Most K-culture fans I interviewed and observed during months of research consumed both Chinese and Korean pop culture. However, in the case of most Chinese productions, they say they feel the intervention of the state-driven political propaganda and the government’s grip on social relations, as well as individual freedoms. 

The political ideas that Romanian K-drama and K-pop fans spread most when they speak of Korea are that the country is seen as a democracy, which shares freedom of speech and transparency, two values that are globally cherished and are also shared by Romanian society. It is a question of trust. 

“The fact that I know that China is not a democracy, and I know how people live in a Communist country, because we lived through that before 1989 in Romania makes me distrust Chinese movies to a certain extent,” one fan bluntly put it. 

Young K-pop fans explained that they felt that in the Chinese media they consumed there was a certain amount of Communist propaganda, conservatism and censorship which they defined as ‘a certain degree of fake’. They said that Korean products were closer to Western culture and they could identify more with them, especially because they did not feel there was any political infringement of individual liberty. 

They shared the idea that South Korean pop bands, despite the fact that they knew the artists are subjected to a strict regimen that is sometimes abusive, were not submitted to censorship by an explicit political actor (i.e. a government institution). “In the Chinese dramas, however cool the topics are, you just see people acting really awkward and naïve. Koreans are simply more genuine,” a 17-year-old respondent said.

The problem with China’s soft-power push is that, in Romania and some other Central and Eastern European countries, it simply does not generate trust. 

Most Chinese period dramas portray a mythical Chinese society, with fantastic heroes and well-designed costumes, Taoist cultivators of immortality, or historical heroes that conquer kingdoms. However, when in the middle of an episode of a drama about demi-gods and fairies such as Ashes of Love, one peripheral character says, “Don’t trust the fairies, they are as unreliable as Hong Kong”, an eastern European audience may not see it as a very good joke, but as a clear sign of state censorship. 
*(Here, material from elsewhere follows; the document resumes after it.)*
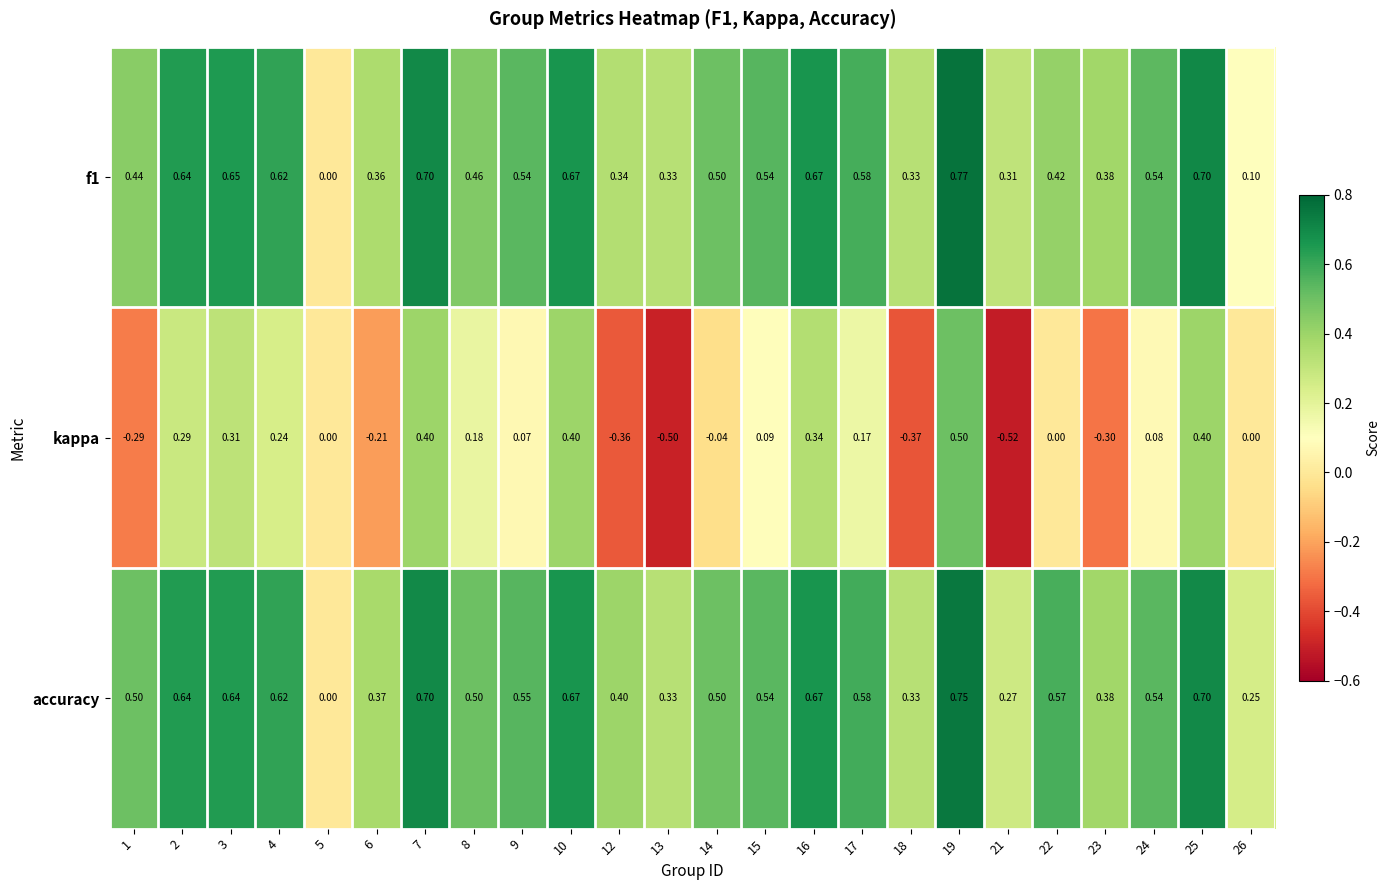

Which series has the largest range (max minus min)?

kappa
Western European consumers of Chinese movies, novels, videogames are more inclined to absorb the idea of mythical historical China as a great civilisation, and more readily dismiss the topics of authoritarianism, Communism and China’s human rights problems.
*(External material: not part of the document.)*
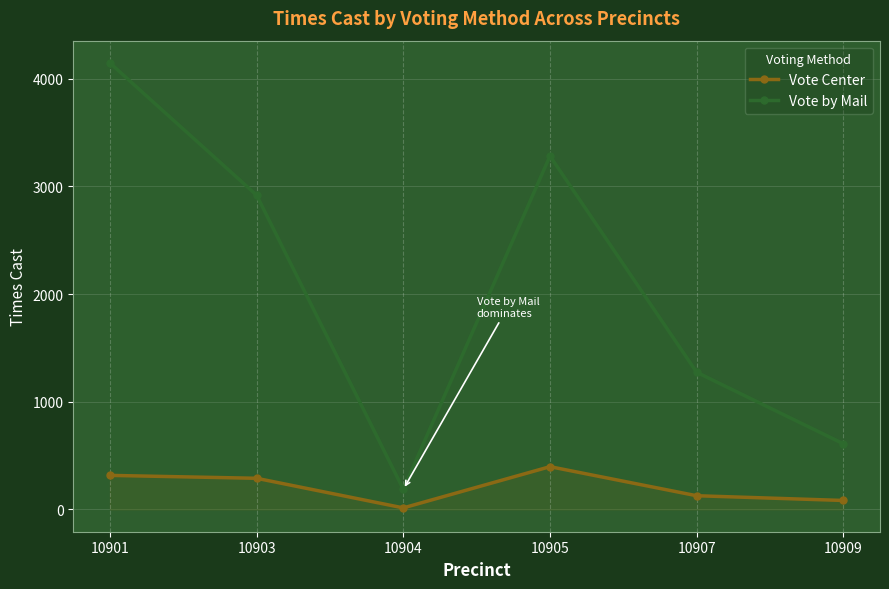

At which category does Vote by Mail reach its first local valley?

10904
Western European interviewees who consume Chinese pop culture and who absorb cultural ideas much more quickly become fans of Taoism, and they begin to study the language and history – which also creates a more fertile ground for receiving political ideas and norms. In some Western societies the mythical representation of China as the world’s greatest civilisation in pop-culture (movies, music, web novels, animation, or video games) is a niche hobby which is more successfully accepted by the youth. 

As opposed to Eastern European consumers of mainland Chinese popular culture, Western European consumers of Chinese movies, novels, videogames are more inclined to absorb the idea of mythical historical China as a great civilisation, and more readily dismiss the topics of authoritarianism, Communism and China’s human rights problems.
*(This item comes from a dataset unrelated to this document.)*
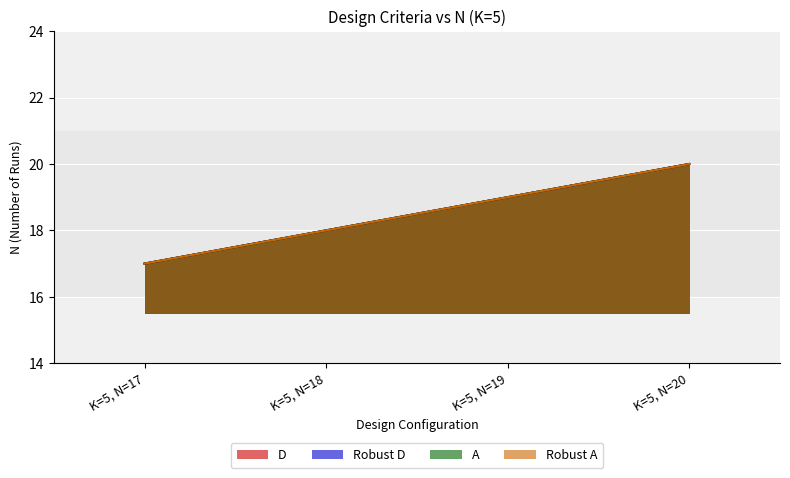

What is the value of the D point at the 2nd from the left?

18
But in the former Communist bloc, consumers of pop culture are already skilled at detecting state pressure on media and individual freedoms and can smell government enforced censorship from afar. In societies like Romania it is difficult for China to rely on its charm based on an image constructed on the idea of its mythical civilisation, because the trauma of having survived Communist rule is greater than the fascination for cosmeticised Chinese cultural products. The C-culture consumers who also admire the Chinese political model are a tiny minority in comparison with the K-pop and K-drama ‘armies’.